The Race of the “Ceri”

This takes place every year on the eve of the feast of the patron Saint Ubaldo. The “Ceri” are three tall, heavy wooden structures on top of which are placed the statues, respectively, of Sant’ Ubaldo (St. Ubald, protector of masons), San Giorgio (St. George, protector of merchants) and Sant’Antonio Abate (Abbot St. Antony, protector of muleteers and peasants).

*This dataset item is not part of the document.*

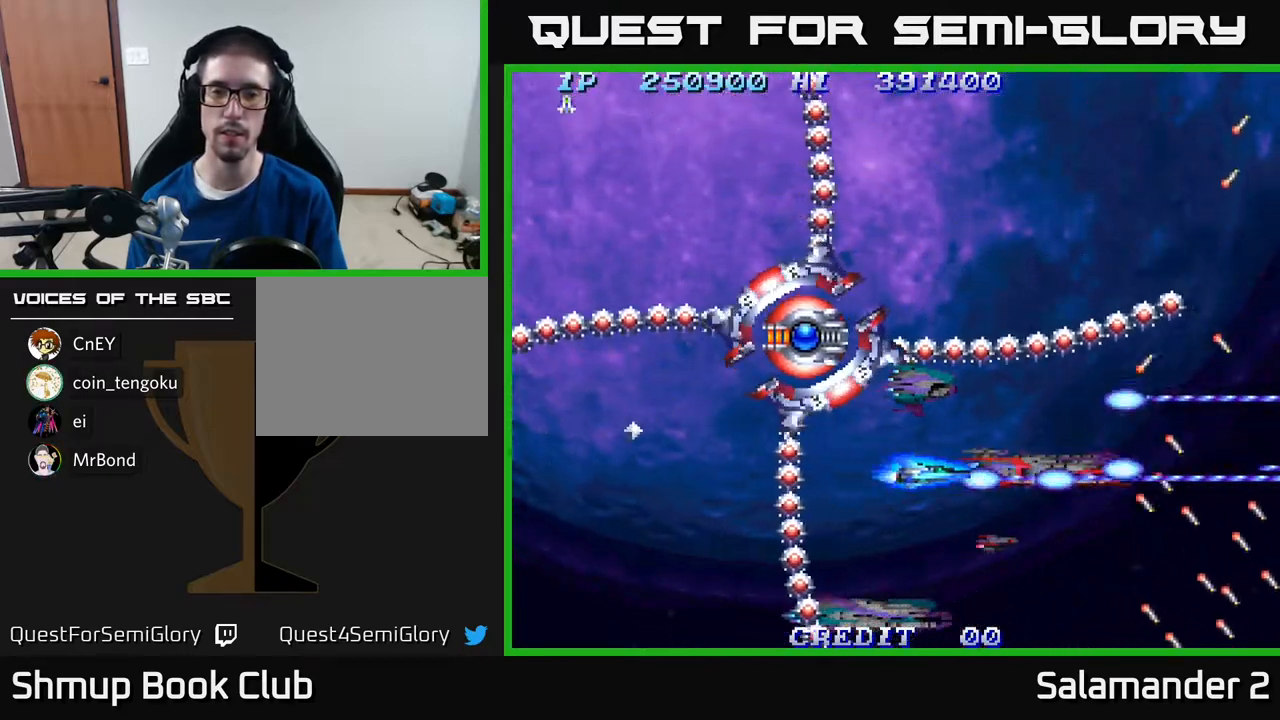
{"buttons": ["A"], "right_stick": "center", "events": [[83, "DPAD_LEFT", "up"], [300, "DPAD_LEFT", "down"], [400, "DPAD_LEFT", "up"]]}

These structures are fixed on to frames (“barelle”), which the Ceri bearers (“ceraioli”) carry on their shoulders while running through the streets of the town and up to the Basilica of Sant’Ubaldo, near the top of Monte Ingino. An evocative ritual takes place before the race. At midday on Piazza Grande one can witness the spectacular raising (“alzata”) of the Ceri; immediately after wards the Ceri complete three laps of the square at high speed, and then parade separately round the streets of the city. Then all three of them pause in Via Savelli, where they remain until the race starts. In the afternoon a procession bearing the statue of Sant’Ubaldo comes out of the Cathedral, and goes to the top of Via Dante, where the Bishop blesses the Ceri; that is the signal for the beginning of the frantic race. After having run through the main streets of the town, they go back to Piazza Grande and do three more laps (“birate”), before reaching the Porta dell’Angelo (known also as Porta di Sant’Ubaldo), where they start climbing up Monte Ingino.

The Ceri are placed inside the Basilica of Sant’Ubaldo, whereas the small statues of the three Saints are brought back into town in torchlit procession, accompanied by chanting. It is possible that this festival has its roots in ancient pagan rites, but its Christian character and its celebration of Sant’Ubaldo are historically proven and documented.